Face-MLLM: A Large Face Perception Model

Haomiao Sun,Mingjie He,Tianheng Lian,Hu Han,Shiguang Shan
2024-10-28
Abstract:Although multimodal large language models (MLLMs) have achieved promising results on a wide range of vision-language tasks, their ability to perceive and understand human faces is rarely explored. In this work, we comprehensively evaluate existing MLLMs on face perception tasks. The quantitative results reveal that existing MLLMs struggle to handle these tasks. The primary reason is the lack of image-text datasets that contain fine-grained descriptions of human faces. To tackle this problem, we design a practical pipeline for constructing datasets, upon which we further build a novel multimodal large face perception model, namely Face-MLLM. Specifically, we re-annotate LAION-Face dataset with more detailed face captions and facial attribute labels. Besides, we re-formulate traditional face datasets using the question-answer style, which is fit for MLLMs. Together with these enriched datasets, we develop a novel three-stage MLLM training method. In the first two stages, our model learns visual-text alignment and basic visual question answering capability, respectively. In the third stage, our model learns to handle multiple specialized face perception tasks. Experimental results show that our model surpasses previous MLLMs on five famous face perception tasks. Besides, on our newly introduced zero-shot facial attribute analysis task, our Face-MLLM also presents superior performance.

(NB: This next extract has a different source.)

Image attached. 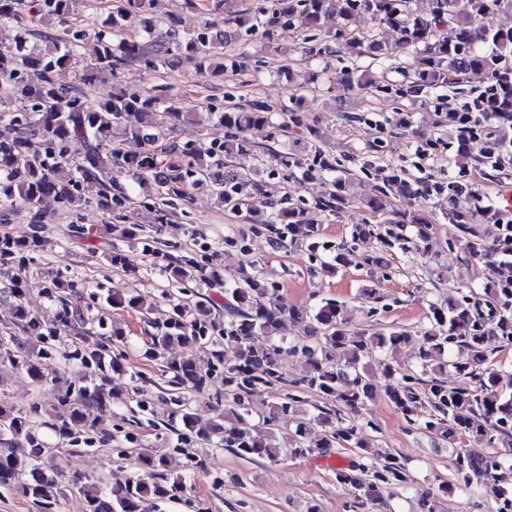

Computer Vision and Pattern Recognition
What problem does this paper attempt to address?
The paper attempts to address the issue of insufficient perception and understanding of human faces in Multimodal Large Language Models (MLLMs). Although existing MLLMs have achieved significant results in a wide range of vision-language tasks, they perform poorly in handling fine-grained perception tasks related to human faces. The main reason is the lack of image-text datasets containing detailed face descriptions. To solve this problem, the authors first comprehensively evaluated the performance of existing MLLMs on facial perception tasks and found that these models struggle with such tasks. Subsequently, they designed a practical dataset construction pipeline by re-annotating the LAION-Face dataset and reformatting traditional facial perception datasets into a question-and-answer format suitable for MLLMs, creating a new multimodal large facial perception model—Face-MLLM. Additionally, they developed a novel three-stage training method aimed at improving the model's performance on both traditional and zero-shot facial perception tasks. Specifically, the main contributions of the paper include: 1. **Comprehensive Evaluation**: A thorough evaluation of the performance of existing MLLM models on facial perception tasks, revealing the limitations of current general models in this field. 2. **Dataset Construction**: Proposing a low-cost data construction pipeline to overcome the scarcity of suitable training data, including re-annotating the LAION-Face dataset and reformatting traditional facial datasets into MLLM-compatible formats. 3. **Three-Stage Training Method**: Based on these rich datasets, proposing a three-stage training method that effectively enhances the performance of Face-MLLM on both traditional and zero-shot facial perception tasks. 4. **New Benchmark**: Establishing a new benchmark for zero-shot facial attribute analysis, demonstrating the superior performance of Face-MLLM compared to existing state-of-the-art MLLMs. Through these methods, Face-MLLM not only excels in various facial perception tasks but also shows strong generalization capabilities in zero-shot facial attribute analysis tasks.